TASK DETAILS:
Repeat each entry exactly. Drop every image.

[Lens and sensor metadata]
★ ★ ★ ★ ★

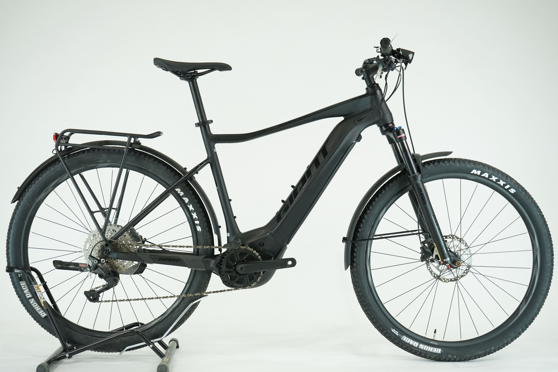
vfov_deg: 29.2
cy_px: 186
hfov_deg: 42.7
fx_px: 713
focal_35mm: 46
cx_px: 279
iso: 1600
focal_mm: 46
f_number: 5.6
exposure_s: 1/200
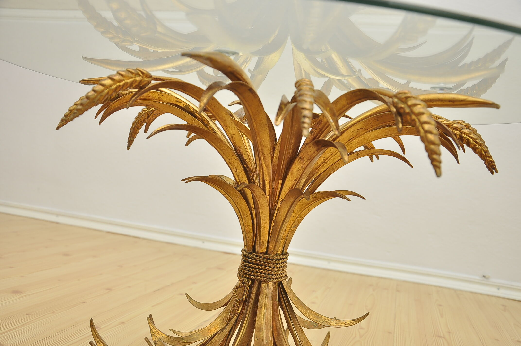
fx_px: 520
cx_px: 260
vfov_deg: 36.8
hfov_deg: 53.2
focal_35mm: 36
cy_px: 173
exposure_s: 1/200
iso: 200
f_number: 5
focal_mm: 24
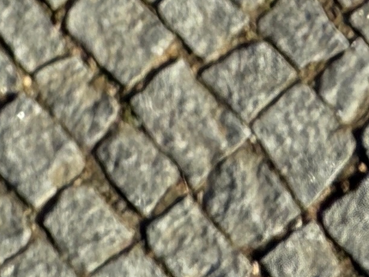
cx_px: -277
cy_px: -496
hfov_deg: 11.7
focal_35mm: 157
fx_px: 1674
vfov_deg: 8.3
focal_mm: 2.22
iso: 50
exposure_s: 1/2538
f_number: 2.2
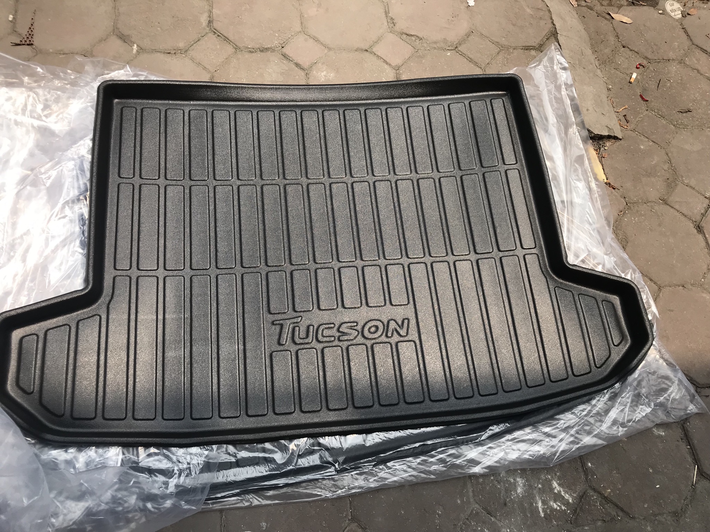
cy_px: 266
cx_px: 355
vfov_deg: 49.7
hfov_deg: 63.4
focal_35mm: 28
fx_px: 574
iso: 20
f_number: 1.8
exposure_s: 1/1168
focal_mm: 3.99
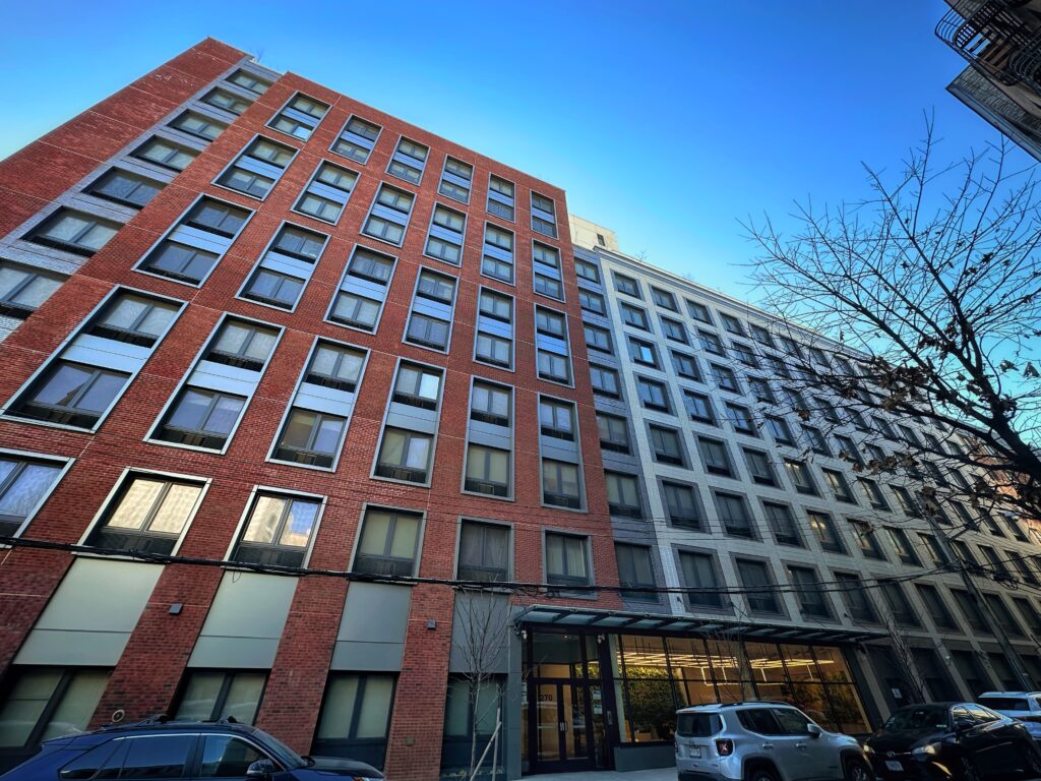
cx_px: 520
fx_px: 421
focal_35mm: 14
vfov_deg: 85.7
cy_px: 390
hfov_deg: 102.1
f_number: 2.2
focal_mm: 2.22
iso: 40
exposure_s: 1/146
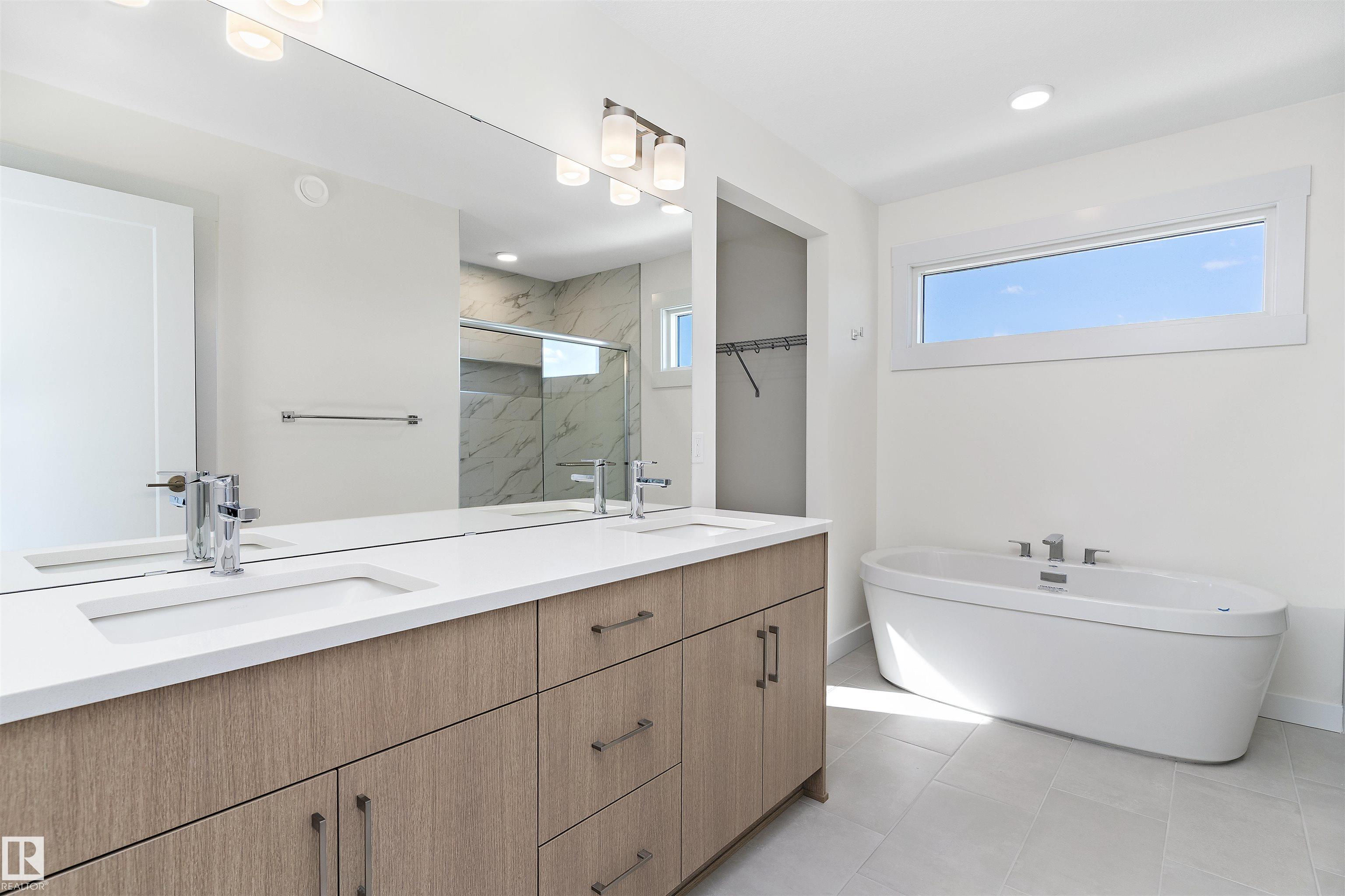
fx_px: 635
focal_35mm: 17
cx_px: 672
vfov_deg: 70.4
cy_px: 448
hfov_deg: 93.3
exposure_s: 1/50
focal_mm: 17
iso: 640
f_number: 8
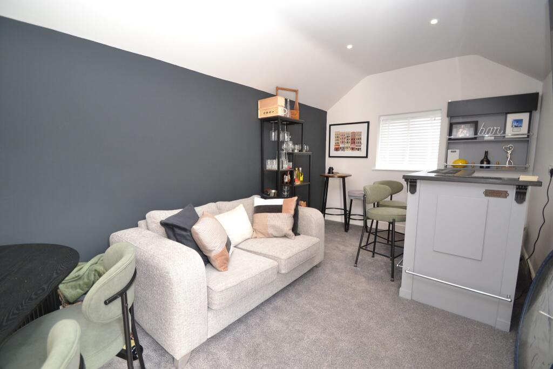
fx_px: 230
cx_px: 276
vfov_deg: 77.3
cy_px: 184
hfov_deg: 100.4
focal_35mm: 15
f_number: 3.5
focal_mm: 10
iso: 500
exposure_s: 1/60
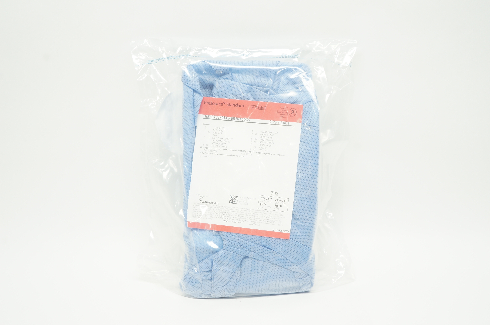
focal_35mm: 32
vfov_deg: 41.6
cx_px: 245
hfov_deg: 59.5
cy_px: 162
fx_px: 428
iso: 400
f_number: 10
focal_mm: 21
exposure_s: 1/15
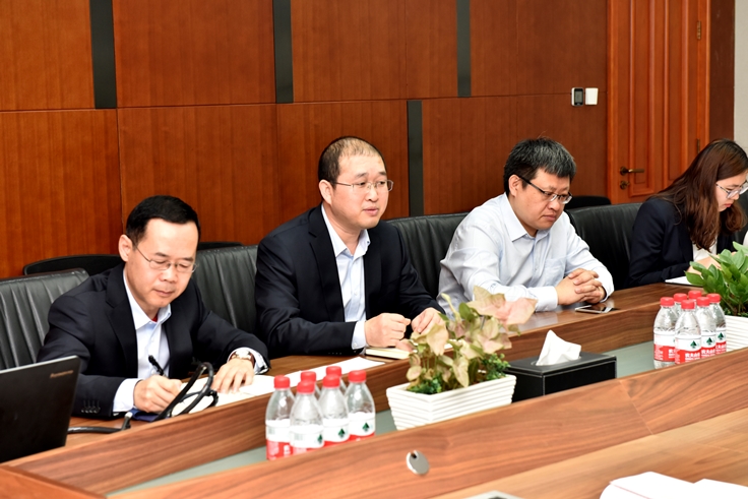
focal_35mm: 70
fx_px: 1455
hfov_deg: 28.8
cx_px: 374
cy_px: 250
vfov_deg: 19.5
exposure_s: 1/100
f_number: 6.3
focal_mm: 70
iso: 1000
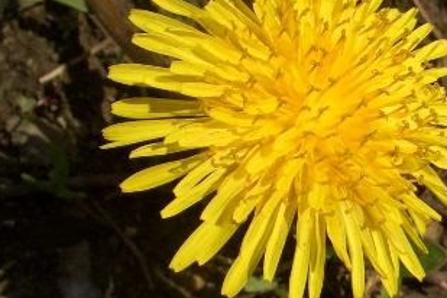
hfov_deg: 27.4
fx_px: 906
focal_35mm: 73
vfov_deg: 18.7
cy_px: 141
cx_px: 330
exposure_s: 1/1000
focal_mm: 5.8
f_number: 4.3
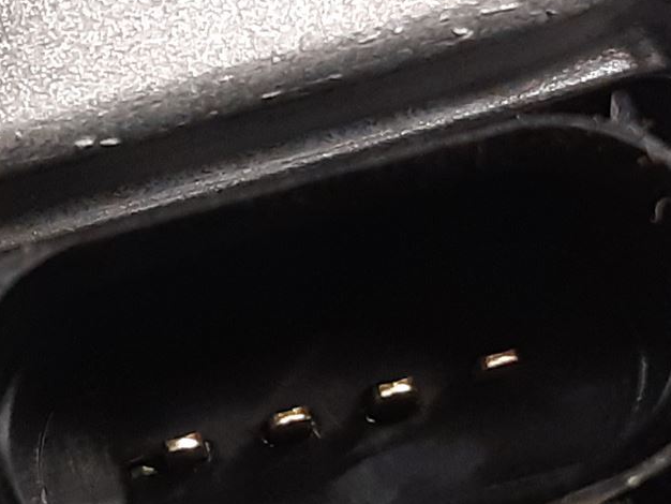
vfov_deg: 17.1
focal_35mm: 85
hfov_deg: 22.8
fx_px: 1648
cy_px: 456
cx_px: 167
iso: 250
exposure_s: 1/50
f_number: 1.7
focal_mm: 3.93
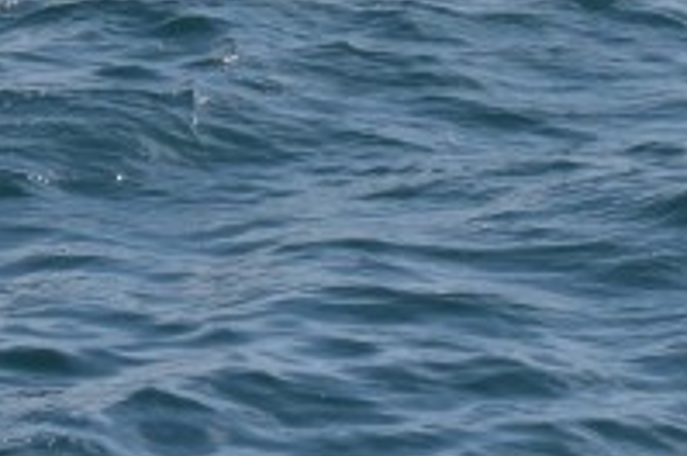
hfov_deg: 4.6
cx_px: 473
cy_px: -691
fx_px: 8549
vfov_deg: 3.0
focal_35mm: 449
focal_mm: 55
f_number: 5.6
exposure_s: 1/1600
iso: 200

★ ★ ★ ★ ★

RESULT FOR THIS TASK:
vfov_deg: 29.2
cy_px: 186
hfov_deg: 42.7
fx_px: 713
focal_35mm: 46
cx_px: 279
iso: 1600
focal_mm: 46
f_number: 5.6
exposure_s: 1/200
fx_px: 520
cx_px: 260
vfov_deg: 36.8
hfov_deg: 53.2
focal_35mm: 36
cy_px: 173
exposure_s: 1/200
iso: 200
f_number: 5
focal_mm: 24
cx_px: -277
cy_px: -496
hfov_deg: 11.7
focal_35mm: 157
fx_px: 1674
vfov_deg: 8.3
focal_mm: 2.22
iso: 50
exposure_s: 1/2538
f_number: 2.2
cy_px: 266
cx_px: 355
vfov_deg: 49.7
hfov_deg: 63.4
focal_35mm: 28
fx_px: 574
iso: 20
f_number: 1.8
exposure_s: 1/1168
focal_mm: 3.99
cx_px: 520
fx_px: 421
focal_35mm: 14
vfov_deg: 85.7
cy_px: 390
hfov_deg: 102.1
f_number: 2.2
focal_mm: 2.22
iso: 40
exposure_s: 1/146
fx_px: 635
focal_35mm: 17
cx_px: 672
vfov_deg: 70.4
cy_px: 448
hfov_deg: 93.3
exposure_s: 1/50
focal_mm: 17
iso: 640
f_number: 8
fx_px: 230
cx_px: 276
vfov_deg: 77.3
cy_px: 184
hfov_deg: 100.4
focal_35mm: 15
f_number: 3.5
focal_mm: 10
iso: 500
exposure_s: 1/60
focal_35mm: 32
vfov_deg: 41.6
cx_px: 245
hfov_deg: 59.5
cy_px: 162
fx_px: 428
iso: 400
f_number: 10
focal_mm: 21
exposure_s: 1/15
focal_35mm: 70
fx_px: 1455
hfov_deg: 28.8
cx_px: 374
cy_px: 250
vfov_deg: 19.5
exposure_s: 1/100
f_number: 6.3
focal_mm: 70
iso: 1000
hfov_deg: 27.4
fx_px: 906
focal_35mm: 73
vfov_deg: 18.7
cy_px: 141
cx_px: 330
exposure_s: 1/1000
focal_mm: 5.8
f_number: 4.3
vfov_deg: 17.1
focal_35mm: 85
hfov_deg: 22.8
fx_px: 1648
cy_px: 456
cx_px: 167
iso: 250
exposure_s: 1/50
f_number: 1.7
focal_mm: 3.93
hfov_deg: 4.6
cx_px: 473
cy_px: -691
fx_px: 8549
vfov_deg: 3.0
focal_35mm: 449
focal_mm: 55
f_number: 5.6
exposure_s: 1/1600
iso: 200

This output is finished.